This article is an excellent article about the data-management challenges faced by pharma companies. It outlines how GSK was faced with the self-realization that they are not equipped to make the best use of the vast quantities of digital data spewing out from their many clinical studies.

They worked on three domains of data (with each domain, I am adding my estimate about the structure and size of the data):

  1. Experimental data / “assays” (structured, large to very large)
  2. Clinical trial data (unstructured, relatively small)
  3. Genetic data (structured, very large depending on which level of information was captured)

AI on the way in

They claim that the they ingested data at great speed to create one of the world’s largest data-lakes. What made that possible? If I group the reasons cited by them into categories, they would fall under:

  1. best design-practices (“standardized ontologies”, “industry standard formats”),
  2. good software engineering (“integrated layer” to manage all domains)
  3. big-data technology stack (HBase, Apache Hive, Hadoop)
  4. AI (“The team would feed in the source trial data, and what the target format should look like—and then let the machine go to work”)

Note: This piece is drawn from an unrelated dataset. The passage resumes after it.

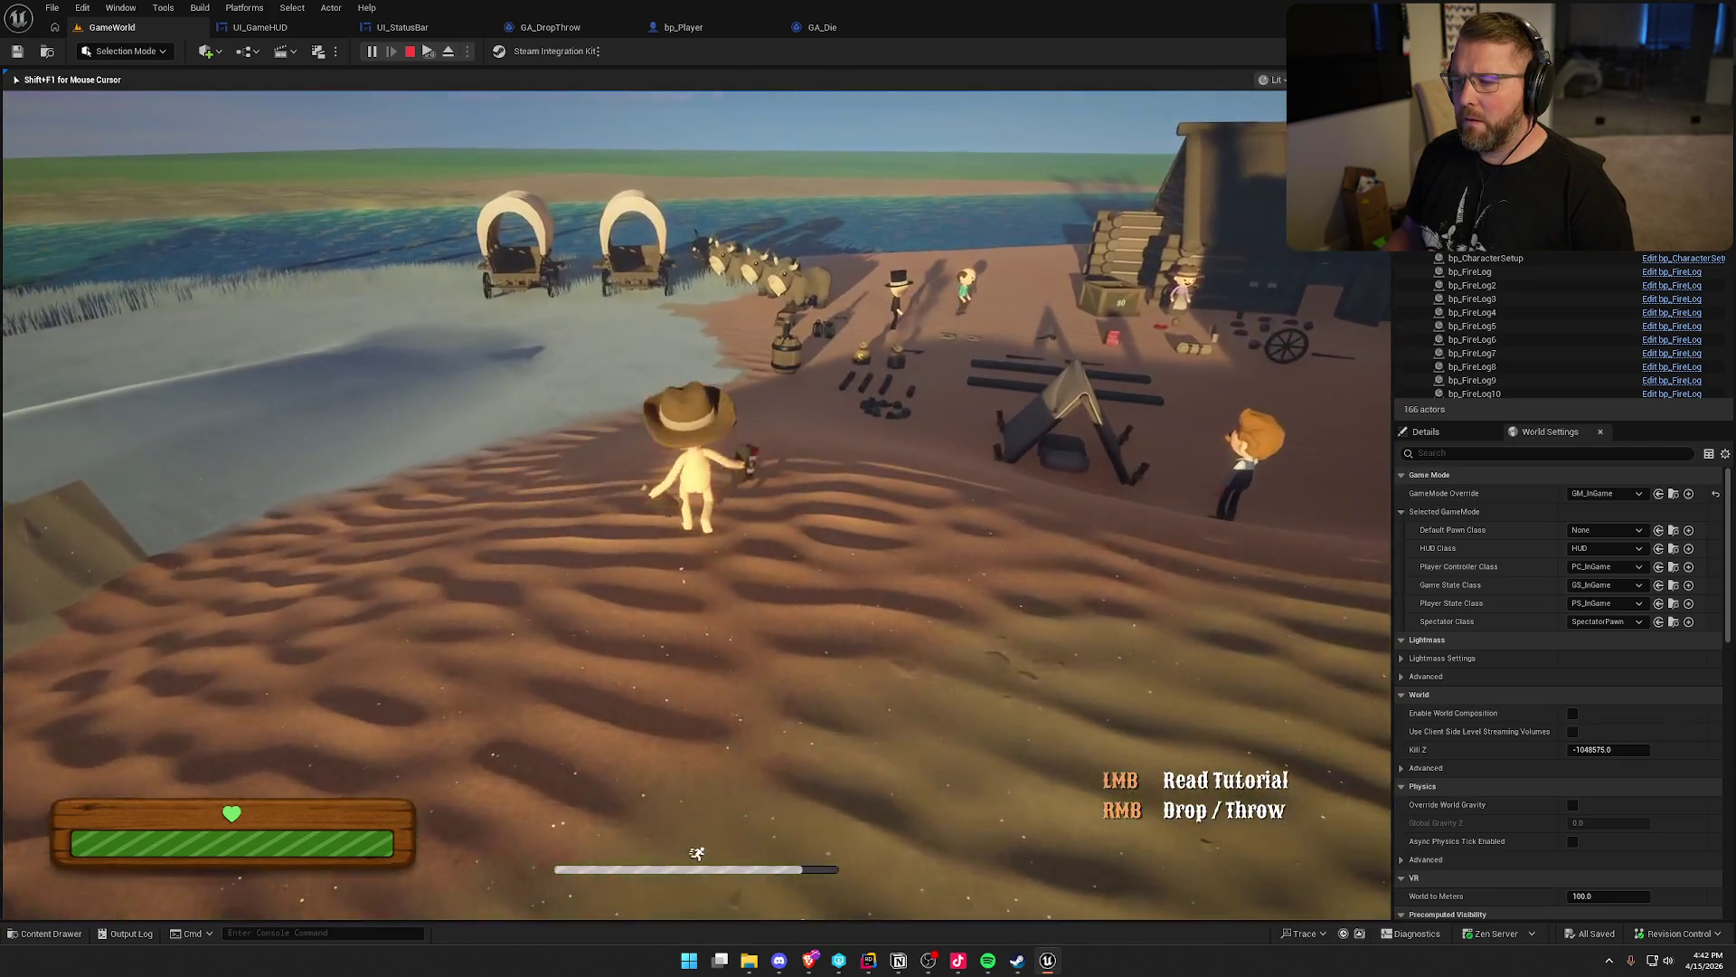
{"action": "key", "text": "Escape"}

Note that machine learning is being used to just ingest data into a central repository. ETL is one of the most time-consuming processes in data management (thank you “dirty data”), and algorithms are being used to speed this up (improving the ingest accuracy as the system gains experience). GSK collaborated with my company Paradigm4’s CTO Mike Stonebraker’s other company TAMR to automate the data-ingest pipeilnes using a “probabilistic matching” approach.

AI on the way out

So the data is in? The next important challenge is cited by Chief Data Officer, Mark Ramsey.

… the data foundation has been laid, but actually building the house—i.e., using the data for better science—will also require help from AI.

My ultimate summary:

AI on the way in. AI on the way out.